Любовник моей матери, или Что я знаю о своем детстве - стр. 26
– Какие у них были отношения?
– Марго ни с кем не поддерживала отношений. Когда она покончила с собой, я позвонила Рэнди, чтобы сообщить об этом. Он был немногословен. Поблагодарил меня и сказал, чтобы я отдала ее вещи благотворительному фонду. Вот и все, – она забрала у Клэр фотографию в рамке. – Я собиралась отправить это ему, – она бросила взгляд на изображение. – Я думаю, он остро переживал собственную беспомощность в том, что касалось Марго. Со мной это тоже случалось. Трудно работать с тем, до кого ты не можешь достучаться.
Беспомощность. Именно ее ощутила Клэр во время своей краткой беседы на мосту. Можно представить, каково приходилось брату Марго.
Джинджер кивнула в сторону двери.
– Идемте, я покажу вам, где она проводила почти все свое время.
Миновав еще один длинный, унылый коридор, они оказались в просторной, хорошо освещенной комнате. Три стены здесь почти полностью состояли из окон, так что в солнечный день комната должна была купаться в свете. Клэр показалось, будто она выбралась на волю из душного чулана.
В комнате находилось с дюжину пациентов. Кто-то смотрел стоявший в углу телевизор; еще несколько человек играли в карты. Лишь пара из них взглянули на Джинджер и Клэр, когда те вошли, но и они тут же вернулись к своим занятиям.
Джинджер кивнула в сторону пианино, высящегося у дальней стены.

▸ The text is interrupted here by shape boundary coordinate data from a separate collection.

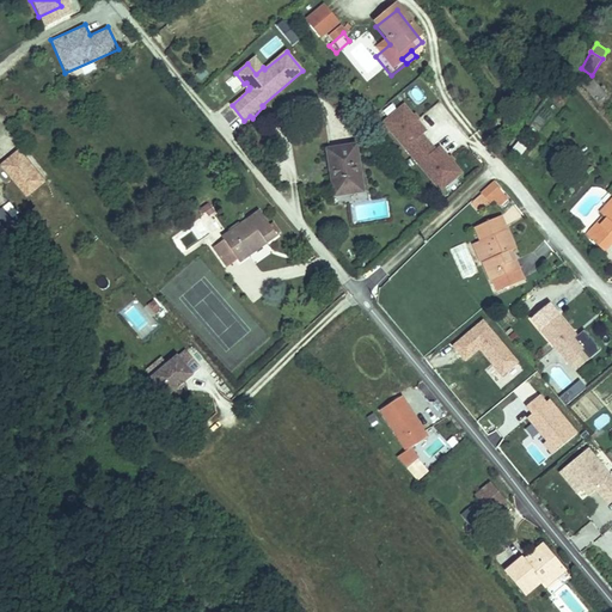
[(256,74),(263,67),(255,57),(248,63),(256,74)]
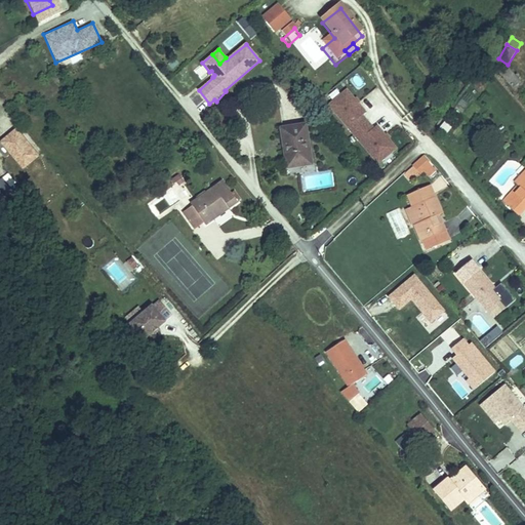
[(508,65),(498,58),(492,66),(503,72),(508,65)]
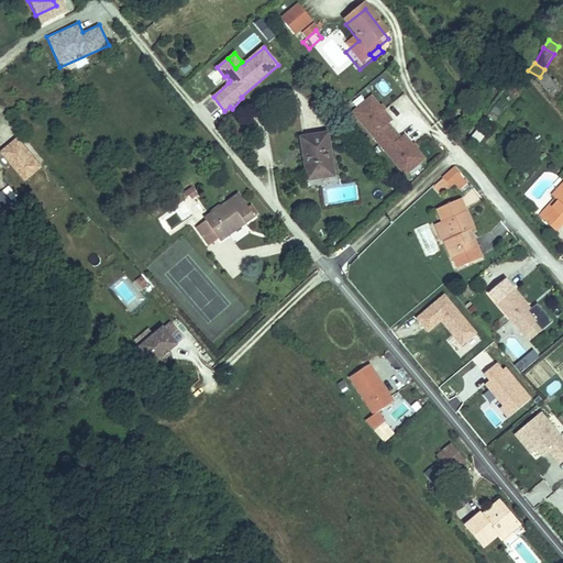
[(388,124),(393,121),(372,96),(353,112),(406,175),(424,159),(404,134),(400,138),(388,124)]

– Вот излюбленное место Марго. Нам всем тут не хватает ее музыки. Она всегда играла что-нибудь из классики, хотя один раз, – добавила Джинджер с улыбкой, – один раз, когда Нонни вошла в комнату, Марго начала наигрывать «Love Me Tender».
Клэр рассмеялась.
– Это было единственным проблеском юмора с ее стороны, – пожала плечами Джинджер. – Она ни с кем не разговаривала. Ни с работниками больницы, ни с другими пациентами.
– Но она разговаривала со мной на мосту, – возразила Клэр. – Это была довольно сумбурная, но все-таки речь.
Джинджер кивнула.
– Да, ей случалось произнести фразу-другую, но все они мало что значили. Я знаю, что она могла бы сказать. Думаю, она просто не снисходила до этого. В уме ей, впрочем, нельзя было отказать.
– Откуда вы это знаете?
– Она постоянно читала. У нас тут есть небольшая библиотечка, так Марго прочла все книжки от корки до корки. Художественные произведения, и не только. Еще она писала.
– Неужели? – с интересом спросила Клэр. – Что писала, рассказы?
– Нет. То есть, может, и рассказы писала, но мне об этом ничего не известно. Она сочиняла письма к другим пациентам – как правило, очень длинные и весьма складные, хотя почерк у нее, надо сказать, был не ахти. Может, сказывалось отсутствие практики. А может, все дело было в лекарствах, которые она принимала. В этих письмах она обычно раздавала советы. Во время групповой терапии пациенты часто жаловались на свои проблемы. Марго на таких сеансах помалкивала, по своему обыкновению, зато потом писала человеку письмо, где и высказывала свои мысли.
– Надо же. И насколько дельными были эти советы?
– Как ни странно, весьма дельными, – усмехнулась Джинджер. – Если не считать того, что письма эти, по словам Марго, она писала под диктовку Бога или своего умершего брата.
– Ясно, – улыбнулась Клэр. Она едва не забыла о том, почему Марго жила в этом унылом месте. – Если хотите, я отвезу фотографию Марго ее старшему брату, – неожиданно для себя предложила Клэр. – Все равно я собиралась побеседовать с ним.